I grab my jacket, lock up the footage with a digital watermark, and head back out.

If Joe’s in this, he won’t be alone.

* * *

The sun’s gone by the time I make it back into town, shadows stretching long over the ridge as the wind cuts colder. The kind of cold that sinks into bone. I don’t mind it—it keeps me sharp. Keeps me present. But tonight, it’s got a bite, and I don’t like what it’s trying to warn me about.

Joe’s garage didn’t give me what I wanted—not in words. But his silence? The way his hand shook when I stepped too close? That told me plenty. His tread matches what I found near Sadie’s. Same wear pattern. Same unique chunk missing from the heel. The bastard was there, and unless he’s got an explanation for why he’s leaving boot prints behind her house in the dead of night, we’ve got a problem. Correction—we already do.

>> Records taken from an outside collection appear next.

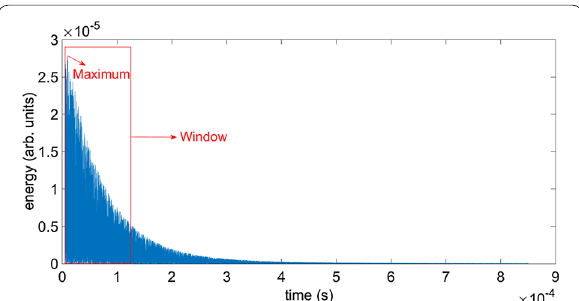
Figure 1 An example time trace of simulated incoherent noise for schematically illustrating the selection of windowed energy (with a window size, T ) and the maximum energy in arbitrary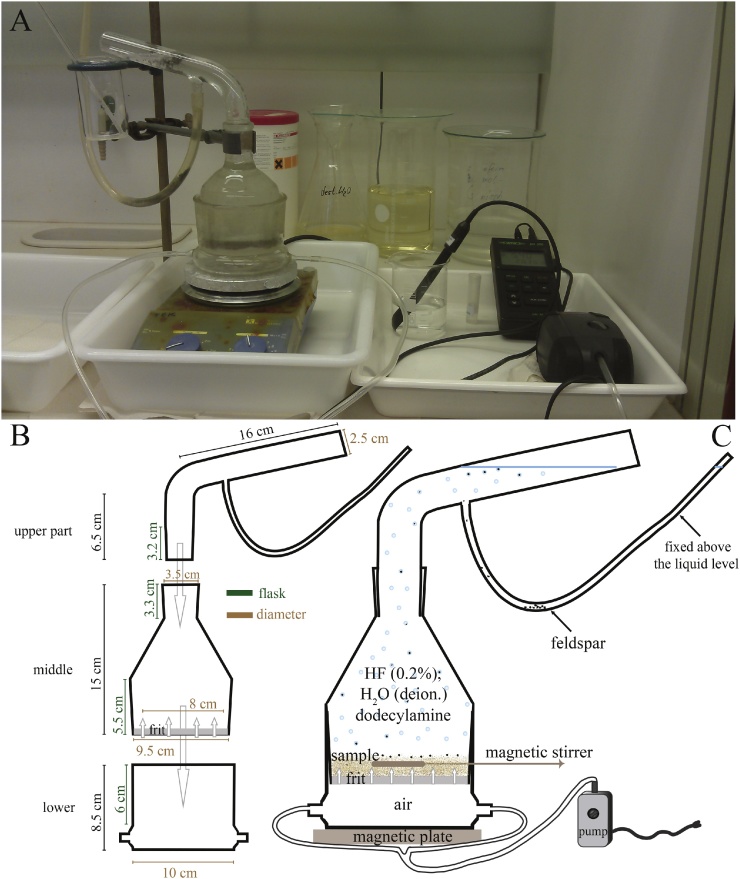
Flotation-cell design. (A) Photo of the flotation cell during operation; the devices on the right side are the pH meter and the air pump. (B) The three parts of the flotation cell with their dimensions. (C) The assembled flotation cell under operation.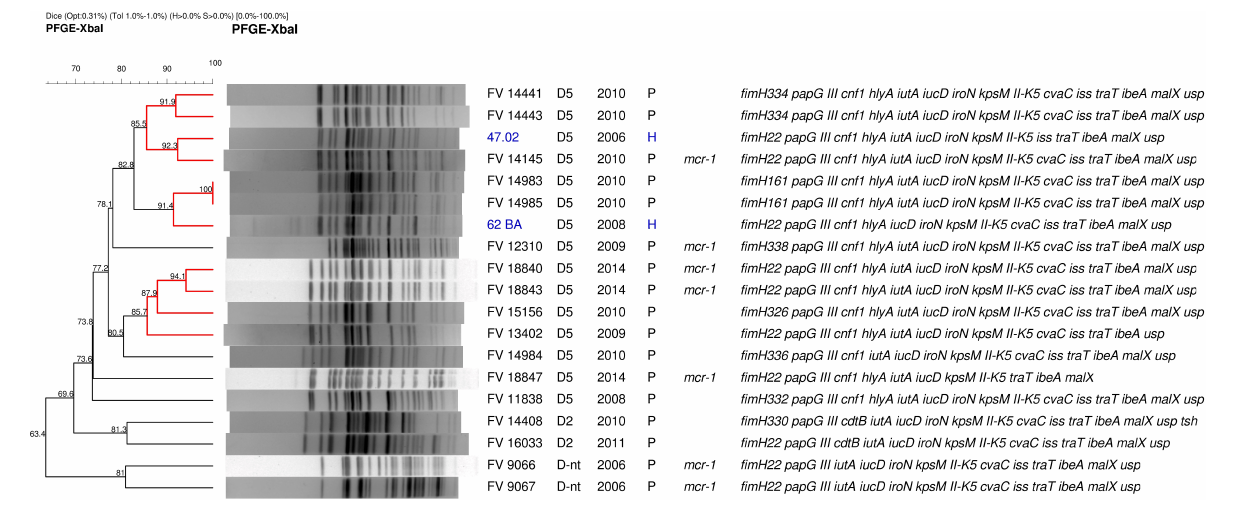
Frontiers in Microbiology |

I pull my phone from my jacket and hit the encrypted number buried beneath a dummy contact. It rings twice before a voice answers, low and sharp.

“MacAllister.”

“Knox,” I say, adjusting my grip on the wheel. “You still breathing?”

“Barely. Some asshole shot at a grizzly a half mile from my camp last week. Spooked the sow, tore up a trailhead. What do you need?”

I glance at the buildings passing by—the diner, the post office, the lit-up bar where locals pretend their problems stay behind with the empties. “A second set of eyes. Quiet ones.”

There’s a pause. The kind where you can hear someone lean forward through the line, like distance doesn’t matter when someone like Caleb Knox is thinking. “You onto something?”

“Not sure. It feels like someone’s circling. Not random. I need someone who can move in the trees without leaving a shadow.”

Another pause. Then, “Who’s the girl?”

I don’t ask how he knows. He always knows.

“Her name’s Sadie Callahan. Owns and runs the café. She’s smart. She’s not soft, but she’s alone. And someone’s targeting her.”

Knox’s breath comes through the line, slow and controlled. “You like her.”

“Not the point.”

“Bullshit. That is always the point… and the only one that counts.”

I don’t answer that. Instead, I say, “I’ve got tracks. A known player. A green truck. The night she found a note, one of my cameras behind her house was disabled. I don’t like coincidences.”

“You want me to shadow?”

“Just observe. Quiet. You see anything move that shouldn’t, I want to know.”

There’s a long beat. Then Knox says, “I’ll be on the ridge by dawn. Don’t bother trying to find me.”

He hangs up before I can thank him. Typical. I don’t need pleasantries from the man—I just need his eyes. And if there’s anyone better at vanishing into the mountain than me, it’s Caleb. Reclusive as hell, sharp as broken glass, and loyal to the last breath.

By the time I swing back toward Main Street, the café’s mostly dark. One light still burns in the kitchen window. She’s still inside.

I park behind the alley, cutting the engine before it echoes. My boots crunch against the gravel as I approach the back entrance, and I don’t knock. I never knock. I walk in like I belong there—because tonight, I do.

Sadie’s wiping down the front counter, back to me. Her hair’s tied up in a messy twist, a streak of flour at her jaw. She doesn’t turn when I come in—she doesn’t need to. She knows it’s me. Her shoulders shift like she’s bracing for something she doesn’t want to admit she wants.